So enjoy playing as long as someone offers you a contract. The journeyman players have the most uncertainty.
When I ran the Retired Players Association, I would constantly see players who wouldn’t retire until years after they played their last game. Many hope for that call even though they haven’t been on a roster for a while. Several are terrific players still in their 20’s who for some reason fell off the radar.
The constant stream of new talent needing roster spots can turn the league into a giant game of musical chairs. You need to hope that you are signed when the music stops.
And for the record, after 18 years my career ended badly.
I was with the Orlando Magic playing for the great Chuck Daly. Chuck had two years left on his contract when he retired suddenly because of back problems. I hoped to play 20 years, end my career when Chuck did and stay on with the team.
With Chuck leaving suddenly, the team went into rebuilding mode and moved everybody. I was suddenly a 40-year-old free agent. Even though I was still an effective player, it was a tough sell. I ended up getting a job as the color analyst for the Seattle SuperSonics.
A month into the preseason, we played the Minnesota Timberwolves. Flip Saunders, their coach and GM, asked me what kind of shape I was in. Their starting center, Dean Garrett, was coming off a difficult knee surgery and they needed some insurance if he was delayed in his recovery.

◆ PROVIDED DATA:
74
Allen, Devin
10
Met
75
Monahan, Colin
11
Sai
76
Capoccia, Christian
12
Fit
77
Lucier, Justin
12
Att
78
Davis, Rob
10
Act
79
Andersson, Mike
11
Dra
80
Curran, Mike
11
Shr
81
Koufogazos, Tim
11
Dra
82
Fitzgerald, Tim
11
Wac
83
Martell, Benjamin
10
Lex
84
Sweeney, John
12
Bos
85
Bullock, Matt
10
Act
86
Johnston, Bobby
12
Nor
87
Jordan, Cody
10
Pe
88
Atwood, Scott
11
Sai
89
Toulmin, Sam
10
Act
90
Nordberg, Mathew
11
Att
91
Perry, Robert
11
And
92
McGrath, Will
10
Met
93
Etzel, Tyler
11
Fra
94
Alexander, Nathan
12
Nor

◆ PROBLEMS TO SOLVE:
a) In the passage about the end of an 18-year basketball career, why did the narrator end up a 40-year-old free agent after playing for the Orlando Magic?
b) Proceed with the passage about the end of an 18-year basketball career, starting after its last sentence.

◆ EXPECTED RESPONSES:
a) Chuck Daly retired suddenly because of back problems, even though he had two years left on his contract. With him gone, the team went into rebuilding mode and moved everybody, which left the narrator a free agent at 40.

b)
I told him that I was in terrific shape and we discussed what a good fit I would be for their team.
The most important thing for me was that I was not interested in being a training camp guy. I had my TV gig set for the season. If he wanted me only for a month, then it wasn’t worth me giving up this job. He assured me that as GM he had to authority to see to it that I was there for the entire season.
I came on board and had a terrific training camp. As the season started, I was asked to go on the injured list so they could evaluate Dean’s progress. That didn’t make sense to me, since the first 10 games of the season is the worst time to rush a guy back from surgery. Any setback can linger the entire season.
But I agreed and felt my hamstring tighten up. (Or was it back spasms?) Ten days later, we reached the point where the team could no longer pay my expenses and I needed to get my own apartment for the season. I was still not on the active roster, so I met with Flip and asked point blank if I was safe signing a lease. I was very specific that if things had changed, he should let me know before I get on the hook for a lease. I am a big boy and can take it.
He looked me right in the eye and let me know that things were fine. The team was on a losing run and as predicted, Dean’s knee wasn’t ready. I went and got an apartment and signed a six-month lease. The next day I was called into the assistant GM’s office.
Since Minnesota signed me for this very reason, I assumed I was being activated. Instead, I was told I was being cut. How could this be? I was told only the day before by the GM that I was in good shape.
Flip wouldn’t speak to me, so there I was S-O-L with a new apartment and in the middle of moving in my family. The kicker was that I ran into a buddy who worked for the team later that day. He said that he was told the day I was signed that I would never last past training camp.
It was all a lie from the beginning!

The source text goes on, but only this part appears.